Wuppertaler SV: Insolvenz ist vom Tisch

Der Niedergang des Wuppertaler SV Sportschau 07.01.2019 00:40 Min. Verfügbar bis 07.01.2020 Das Erste

Wuppertaler SV: Insolvenz ist vom Tisch

  • Crowdfunding bringt mehr fast 130.000 Euro
  • Finanzloch konnte gestopft werden
  • Spieler und Trainer verzichten auf Prämien

Die drohende Insolvenz des Fußballregionalligisten Wuppertaler SV ist vom Tisch. Wie der Traditionsclub auf seiner Hompage am Sonntag (20.01.2019) mitteilt, konnte das Finanzloch von 260.000 Euro geschlossen werden.

Allein beim Crowdfunding im Internet haben die Fans fast 130.000 Euro gesammelt. Beteiligt haben sich auch Fußballfans anderer Vereine.

Mit dem Geld ist allerdings nur die laufende Saison gesichert. Ohne deutlich mehr Zuschauer und Sponsoren wird der Verein sein gestecktes Ziel, in überschaubarer Zeit in die dritte Liga aufzusteigen, aber nicht realisieren können.

Außenstände sollen beglichen werden

Fußballfans im Wuppertaler Stadion, Mannschaften auf dem Rasen

Fans des Wuppertaler SV

Der Fußball-Regionalligist Wuppertaler SV hat bei seiner Crowdfunding-Aktion im Internet fast 30.000 Euro mehr eingenommen als die angestrebten 100.000 Euro. Am Samstag (19.01.2019) endete die Aktion, die zehn Tage zuvor gestartet war.
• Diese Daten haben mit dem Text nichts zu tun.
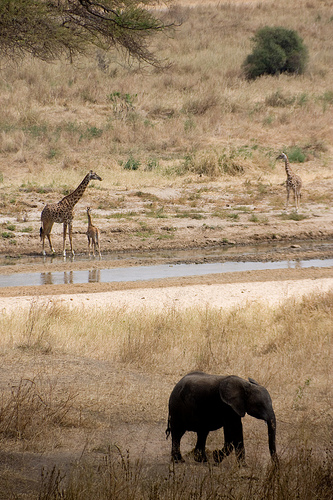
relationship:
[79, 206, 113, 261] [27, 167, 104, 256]
young giraffe by large giraffe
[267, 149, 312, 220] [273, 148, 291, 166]
giraffe has head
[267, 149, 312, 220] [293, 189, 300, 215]
giraffe has front legs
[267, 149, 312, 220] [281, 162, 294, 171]
giraffe has neck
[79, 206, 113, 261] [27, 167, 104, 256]
young giraffe next to large giraffe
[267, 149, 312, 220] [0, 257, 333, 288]
giraffe standing in ripples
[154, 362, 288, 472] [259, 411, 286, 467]
elephant has trunk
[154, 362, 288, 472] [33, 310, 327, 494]
elephant in grass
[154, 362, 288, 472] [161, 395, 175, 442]
elephant has tail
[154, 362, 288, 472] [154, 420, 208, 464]
elephant has back legs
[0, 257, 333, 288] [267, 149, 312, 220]
ripples near giraffe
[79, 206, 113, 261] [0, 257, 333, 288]
young giraffe by ripples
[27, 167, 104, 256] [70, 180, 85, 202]
large giraffe has neck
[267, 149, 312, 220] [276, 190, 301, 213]
giraffe has front legs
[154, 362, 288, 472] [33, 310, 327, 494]
elephant on grass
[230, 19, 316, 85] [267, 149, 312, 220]
bush behind giraffe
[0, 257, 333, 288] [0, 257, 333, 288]
ripples in ripples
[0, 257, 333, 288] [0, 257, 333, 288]
ripples are in ripples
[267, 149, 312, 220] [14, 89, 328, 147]
giraffe in vegetation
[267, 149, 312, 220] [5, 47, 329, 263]
giraffe in field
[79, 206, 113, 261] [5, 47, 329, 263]
young giraffe in field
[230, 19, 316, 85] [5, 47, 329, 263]
bush in field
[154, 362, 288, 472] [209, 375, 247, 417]
elephant has ear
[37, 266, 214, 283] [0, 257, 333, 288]
ripples on ripples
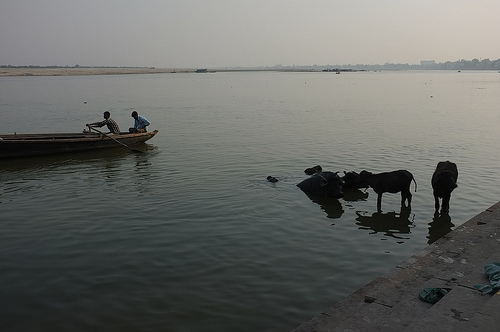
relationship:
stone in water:
[268, 174, 280, 183] [4, 1, 500, 323]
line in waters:
[3, 55, 500, 74] [5, 58, 500, 325]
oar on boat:
[89, 126, 137, 155] [1, 117, 162, 162]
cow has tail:
[354, 164, 416, 221] [415, 176, 421, 195]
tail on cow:
[415, 176, 421, 195] [354, 164, 416, 221]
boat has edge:
[1, 117, 162, 162] [2, 130, 160, 146]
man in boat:
[83, 110, 125, 139] [1, 117, 162, 162]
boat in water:
[1, 117, 162, 162] [4, 1, 500, 323]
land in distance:
[1, 66, 204, 79] [3, 0, 495, 133]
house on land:
[195, 67, 211, 71] [1, 66, 204, 79]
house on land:
[71, 62, 82, 72] [1, 66, 204, 79]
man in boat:
[128, 109, 153, 135] [1, 117, 162, 162]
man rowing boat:
[83, 110, 125, 139] [1, 117, 162, 162]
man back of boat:
[128, 109, 153, 135] [1, 117, 162, 162]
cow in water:
[354, 164, 416, 221] [4, 1, 500, 323]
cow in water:
[429, 158, 460, 218] [4, 1, 500, 323]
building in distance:
[324, 67, 356, 72] [3, 0, 495, 133]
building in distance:
[419, 59, 439, 63] [3, 0, 495, 133]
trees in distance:
[260, 55, 500, 72] [3, 0, 495, 133]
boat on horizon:
[1, 117, 162, 162] [3, 0, 495, 133]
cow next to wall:
[354, 164, 416, 221] [291, 198, 500, 330]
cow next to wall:
[429, 158, 460, 218] [291, 198, 500, 330]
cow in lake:
[354, 164, 416, 221] [5, 65, 500, 321]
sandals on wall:
[421, 280, 456, 303] [291, 198, 500, 330]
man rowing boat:
[128, 109, 153, 135] [1, 117, 162, 162]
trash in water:
[299, 161, 363, 201] [4, 1, 500, 323]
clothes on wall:
[472, 257, 500, 303] [291, 198, 500, 330]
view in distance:
[5, 40, 499, 97] [3, 0, 495, 133]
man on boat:
[83, 110, 125, 139] [1, 117, 162, 162]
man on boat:
[128, 109, 153, 135] [1, 117, 162, 162]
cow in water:
[295, 168, 346, 203] [4, 1, 500, 323]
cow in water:
[341, 166, 369, 192] [4, 1, 500, 323]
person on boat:
[128, 109, 153, 135] [1, 117, 162, 162]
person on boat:
[83, 110, 125, 139] [1, 117, 162, 162]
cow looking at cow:
[354, 164, 416, 221] [295, 168, 346, 203]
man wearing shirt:
[128, 109, 153, 135] [131, 117, 152, 131]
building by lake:
[324, 67, 356, 72] [5, 65, 500, 321]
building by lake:
[419, 59, 439, 63] [5, 65, 500, 321]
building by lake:
[195, 66, 212, 77] [5, 65, 500, 321]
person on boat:
[88, 108, 122, 138] [1, 117, 162, 162]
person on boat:
[127, 103, 156, 132] [1, 117, 162, 162]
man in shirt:
[128, 109, 153, 135] [131, 117, 152, 131]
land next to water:
[1, 66, 204, 79] [4, 1, 500, 323]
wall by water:
[291, 198, 500, 330] [4, 1, 500, 323]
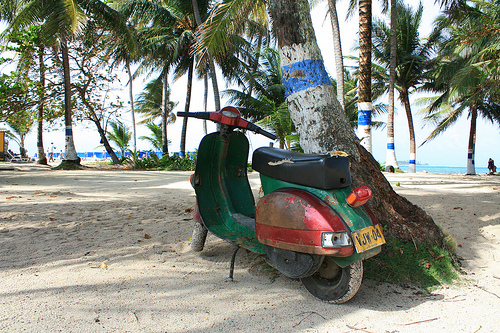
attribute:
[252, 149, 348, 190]
seat — torn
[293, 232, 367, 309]
wheel — black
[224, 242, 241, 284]
center stand — Center 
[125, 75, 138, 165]
tree — white tropical 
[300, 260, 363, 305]
wheel — rubber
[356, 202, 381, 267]
number — Yellow plate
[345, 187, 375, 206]
light — Rear 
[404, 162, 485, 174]
water — blue, far away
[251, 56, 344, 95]
blue stripe — blue 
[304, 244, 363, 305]
tire — rear 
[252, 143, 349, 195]
seat — Black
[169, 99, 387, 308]
bike — red  , green , motorized 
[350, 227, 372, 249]
plate — metal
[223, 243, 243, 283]
kickstand — down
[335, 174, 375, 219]
light — red 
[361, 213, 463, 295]
grass — green , patch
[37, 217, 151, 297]
sand — off white 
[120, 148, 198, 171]
shrub — Green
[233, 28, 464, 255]
tree — blue , brown white 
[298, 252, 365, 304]
wheel — Rear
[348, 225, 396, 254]
liscense plate — black, yellow ,  license  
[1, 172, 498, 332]
sand — white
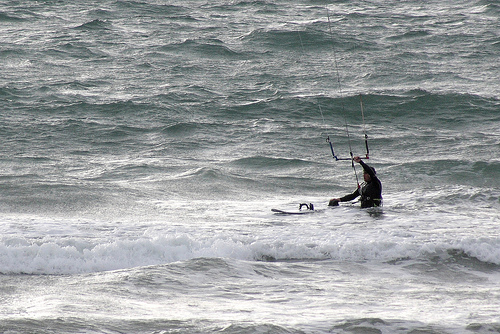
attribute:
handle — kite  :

Mit dem Geld will der von Insolvenz bedrohte Klub seine wichtigsten Außenstände begleichen. Auch Spieler, Trainer und Sportliche Leitung hatten dem WSV durch einen Prämienverzicht zusätzlich geholfen. Der Verein sei auf einem guten Weg, hieß es.

Fünf Spieler sind schon weg

Fünf Spieler haben den Verein schon verlassen, darunter Torjäger Christopher Kramer und Keeper Joshua Mroß. Weitere Spieler sollen folgen. Ihre Gehälter kann der Verein wegen mangelnder Sponsoren auch künftig nicht mehr zahlen.

Da nur Leistungsträger in der Winterpause wechseln, kann damit ein Großteil der laufenden Gehälter eingespart werden. Aufgestockt wird die Mannschaft mit jungen Spielern aus der U19.

In der vorigen Woche hatte mit der SG Wattenscheid 09 ein weiterer Traditionsverein mit Hilfe einer Crowdfunding-Aktion die Insolvenz abgewendet. Dabei waren mehr als 300.000 Euro gesammelt worden.

Traditionsvereine am Rande der Insolvenz

Sportschau 13.01.2019 02:35 Min. Verfügbar bis 13.01.2020 ARD

Zu wenig Publikum im Stadion

Der WSV ist nach eigenen Angaben unter anderem deshalb in finanzielle Schieflage geraten, weil sich die Sponsorensuche schwieriger gestaltet habe als erwartet. Außerdem besuchten zu wenig Wuppertaler die Heimspiele des Vereins.

Freibier für die Spender

Für die Geldgeber soll es am 8. Februar 2019 in Wuppertal eine Danke-Party geben. Dafür wollen Vorstand und Verwaltungsrat hundert Liter Bier spenden.